Des chiffres approximatifs
Dans les deux Tpi de Douala, les statistiques des affaires enrôlées par le parquet dans le cadre des procès des présumés manifestants interpellés lors des soulèvements sociaux du 25 au 29 février dernier ne sont pas encore centralisées. Seules des estimations sont données. Près de 1 000 prévenus ont été déférés au parquet, et regroupés dans un peu plus de 300 dossiers déjà jugés. Soit près de 350 prévenus au Tpi de Ndokoti et près de 650 prévenus au Tpi de Bonanjo. Pour seulement près de 200 acquittements, soit près de 150 jeunes pour lesquels un non lieu a été requis dès le premier jour et près de 50 jeunes-gens reconnus non coupables jusqu’ici. “ Des acquittements à la tête du client ”, déplorent les avocats souvent contraints de se constituer gratuitement par humanisme pour ne pas laisser “ la machine automatique de distribution de peines qui a été mise en place pour condamner des présumés innocents poursuivre sa besogne ”, soulignent les avocats. Les indiscrétions à la prison centrale de New-Bell confortent ces estimations.
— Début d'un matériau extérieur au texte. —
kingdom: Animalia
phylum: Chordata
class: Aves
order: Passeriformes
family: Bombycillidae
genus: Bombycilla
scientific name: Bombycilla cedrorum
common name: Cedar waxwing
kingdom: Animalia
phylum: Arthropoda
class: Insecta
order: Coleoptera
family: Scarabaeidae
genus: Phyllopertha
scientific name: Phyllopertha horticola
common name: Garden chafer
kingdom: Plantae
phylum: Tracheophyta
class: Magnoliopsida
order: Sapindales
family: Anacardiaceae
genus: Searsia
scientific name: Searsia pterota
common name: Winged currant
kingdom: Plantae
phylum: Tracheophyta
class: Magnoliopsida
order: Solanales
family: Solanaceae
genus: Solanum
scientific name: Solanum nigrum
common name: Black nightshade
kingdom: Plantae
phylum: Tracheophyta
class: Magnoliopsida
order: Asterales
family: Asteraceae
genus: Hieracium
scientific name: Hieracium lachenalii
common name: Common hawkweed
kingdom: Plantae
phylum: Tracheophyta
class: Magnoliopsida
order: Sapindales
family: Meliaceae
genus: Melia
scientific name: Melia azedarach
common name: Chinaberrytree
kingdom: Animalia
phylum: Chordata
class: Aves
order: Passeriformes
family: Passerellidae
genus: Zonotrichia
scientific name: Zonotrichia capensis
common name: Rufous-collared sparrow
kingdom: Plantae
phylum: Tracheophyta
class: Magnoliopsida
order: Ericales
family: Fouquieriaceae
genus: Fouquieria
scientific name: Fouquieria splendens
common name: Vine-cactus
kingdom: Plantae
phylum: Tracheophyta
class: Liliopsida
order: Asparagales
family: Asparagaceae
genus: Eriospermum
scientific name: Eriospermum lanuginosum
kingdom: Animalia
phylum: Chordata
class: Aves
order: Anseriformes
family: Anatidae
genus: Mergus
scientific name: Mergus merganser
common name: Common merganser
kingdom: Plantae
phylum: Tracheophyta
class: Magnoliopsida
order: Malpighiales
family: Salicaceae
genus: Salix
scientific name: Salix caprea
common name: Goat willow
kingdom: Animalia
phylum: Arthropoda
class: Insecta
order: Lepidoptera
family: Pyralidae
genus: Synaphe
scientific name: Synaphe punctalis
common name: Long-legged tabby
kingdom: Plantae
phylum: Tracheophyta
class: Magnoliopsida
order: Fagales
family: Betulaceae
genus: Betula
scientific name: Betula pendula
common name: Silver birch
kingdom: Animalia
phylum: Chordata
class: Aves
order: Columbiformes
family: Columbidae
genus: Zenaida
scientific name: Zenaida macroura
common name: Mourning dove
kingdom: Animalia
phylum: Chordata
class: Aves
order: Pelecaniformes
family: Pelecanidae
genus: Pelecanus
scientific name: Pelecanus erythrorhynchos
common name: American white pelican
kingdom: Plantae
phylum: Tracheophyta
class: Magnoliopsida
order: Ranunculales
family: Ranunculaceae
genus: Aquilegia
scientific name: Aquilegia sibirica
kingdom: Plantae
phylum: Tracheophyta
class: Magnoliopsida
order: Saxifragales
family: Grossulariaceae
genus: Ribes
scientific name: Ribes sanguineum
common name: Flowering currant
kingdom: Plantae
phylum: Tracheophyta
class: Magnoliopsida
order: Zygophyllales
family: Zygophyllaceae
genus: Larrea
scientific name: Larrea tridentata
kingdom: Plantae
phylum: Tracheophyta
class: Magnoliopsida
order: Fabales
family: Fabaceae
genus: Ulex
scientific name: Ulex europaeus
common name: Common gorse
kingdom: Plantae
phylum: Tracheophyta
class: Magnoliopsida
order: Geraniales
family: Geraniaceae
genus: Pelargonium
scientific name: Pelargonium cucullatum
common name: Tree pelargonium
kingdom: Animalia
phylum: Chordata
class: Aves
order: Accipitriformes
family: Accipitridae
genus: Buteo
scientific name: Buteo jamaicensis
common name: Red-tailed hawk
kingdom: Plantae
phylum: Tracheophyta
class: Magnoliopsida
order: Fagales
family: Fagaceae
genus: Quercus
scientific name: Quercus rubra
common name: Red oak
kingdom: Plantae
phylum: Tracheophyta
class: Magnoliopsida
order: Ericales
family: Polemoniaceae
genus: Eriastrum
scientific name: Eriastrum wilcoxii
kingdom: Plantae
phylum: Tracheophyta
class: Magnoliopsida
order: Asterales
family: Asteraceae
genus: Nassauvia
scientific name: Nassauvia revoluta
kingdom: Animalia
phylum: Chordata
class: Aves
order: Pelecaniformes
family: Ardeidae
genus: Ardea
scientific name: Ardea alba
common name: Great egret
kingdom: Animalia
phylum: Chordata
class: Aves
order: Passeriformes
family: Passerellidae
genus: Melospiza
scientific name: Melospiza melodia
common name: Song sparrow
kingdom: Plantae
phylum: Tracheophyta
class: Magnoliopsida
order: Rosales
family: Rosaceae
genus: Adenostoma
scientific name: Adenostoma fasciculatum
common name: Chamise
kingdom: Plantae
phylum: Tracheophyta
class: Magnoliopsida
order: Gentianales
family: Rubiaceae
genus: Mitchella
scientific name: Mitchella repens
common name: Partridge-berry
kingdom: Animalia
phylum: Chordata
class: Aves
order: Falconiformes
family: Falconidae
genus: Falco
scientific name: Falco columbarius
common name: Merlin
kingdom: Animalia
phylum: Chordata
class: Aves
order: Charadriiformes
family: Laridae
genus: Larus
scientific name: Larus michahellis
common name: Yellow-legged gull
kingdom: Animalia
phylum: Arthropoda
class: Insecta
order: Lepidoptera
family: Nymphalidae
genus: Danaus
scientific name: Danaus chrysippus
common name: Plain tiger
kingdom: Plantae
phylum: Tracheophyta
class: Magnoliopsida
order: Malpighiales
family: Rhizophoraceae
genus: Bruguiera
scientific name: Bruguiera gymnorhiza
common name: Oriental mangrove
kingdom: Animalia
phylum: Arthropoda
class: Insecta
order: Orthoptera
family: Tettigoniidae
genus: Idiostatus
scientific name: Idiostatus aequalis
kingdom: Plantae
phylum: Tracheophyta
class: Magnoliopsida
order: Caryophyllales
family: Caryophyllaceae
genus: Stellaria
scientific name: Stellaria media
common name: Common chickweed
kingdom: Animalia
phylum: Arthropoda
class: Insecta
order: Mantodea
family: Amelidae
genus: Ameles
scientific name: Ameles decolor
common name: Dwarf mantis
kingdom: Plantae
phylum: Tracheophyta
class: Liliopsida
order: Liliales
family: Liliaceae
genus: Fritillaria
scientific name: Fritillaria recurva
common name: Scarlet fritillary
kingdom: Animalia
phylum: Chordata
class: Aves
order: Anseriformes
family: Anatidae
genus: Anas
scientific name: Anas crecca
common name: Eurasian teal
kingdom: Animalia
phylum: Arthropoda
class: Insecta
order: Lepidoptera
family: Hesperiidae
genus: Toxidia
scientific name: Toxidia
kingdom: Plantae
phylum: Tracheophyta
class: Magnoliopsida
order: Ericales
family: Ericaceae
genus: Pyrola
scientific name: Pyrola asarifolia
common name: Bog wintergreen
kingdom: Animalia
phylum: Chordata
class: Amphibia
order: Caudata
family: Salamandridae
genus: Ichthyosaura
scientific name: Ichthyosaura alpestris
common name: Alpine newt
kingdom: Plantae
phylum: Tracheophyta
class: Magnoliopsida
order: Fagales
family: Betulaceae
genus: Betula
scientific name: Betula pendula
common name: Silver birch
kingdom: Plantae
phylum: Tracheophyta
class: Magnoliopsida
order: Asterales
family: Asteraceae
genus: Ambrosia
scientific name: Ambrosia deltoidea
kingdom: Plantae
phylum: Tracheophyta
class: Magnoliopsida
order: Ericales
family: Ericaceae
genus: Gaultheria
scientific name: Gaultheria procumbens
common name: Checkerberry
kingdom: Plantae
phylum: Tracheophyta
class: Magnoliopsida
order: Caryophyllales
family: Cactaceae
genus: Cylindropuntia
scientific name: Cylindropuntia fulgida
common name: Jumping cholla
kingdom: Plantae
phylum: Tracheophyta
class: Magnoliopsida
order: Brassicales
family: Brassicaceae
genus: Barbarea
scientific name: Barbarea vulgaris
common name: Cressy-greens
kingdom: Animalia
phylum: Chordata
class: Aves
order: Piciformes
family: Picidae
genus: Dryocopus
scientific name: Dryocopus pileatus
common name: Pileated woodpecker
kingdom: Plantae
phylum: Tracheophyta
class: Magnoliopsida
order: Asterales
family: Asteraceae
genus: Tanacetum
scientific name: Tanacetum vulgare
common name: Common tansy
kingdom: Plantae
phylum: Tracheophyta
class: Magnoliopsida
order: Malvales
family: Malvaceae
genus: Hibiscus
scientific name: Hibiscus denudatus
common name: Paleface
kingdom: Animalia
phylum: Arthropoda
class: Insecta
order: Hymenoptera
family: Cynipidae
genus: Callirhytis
Pour l’instant au niveau du greffe du Tpi de Ndokoti, plus d’une cinquantaine de recours en appel ont été déjà introduits contre plus d’une centaine au Tpi de Bonanjo. “ Toutes les condamnations rendues devraient logiquement faire l’objet d’appel. Malheureusement, certains prévenus, par ignorance ou pour non assistance, ne seront pas à mesure de respecter les délais ”, fait remarquer Me Eyango, avocat. A se demander où sont passées les Ong ayant annoncé avoir requis des avocats pour défendre ces prévenus gratuitement. Elles sont en tout cas invisibles dans les prétoires.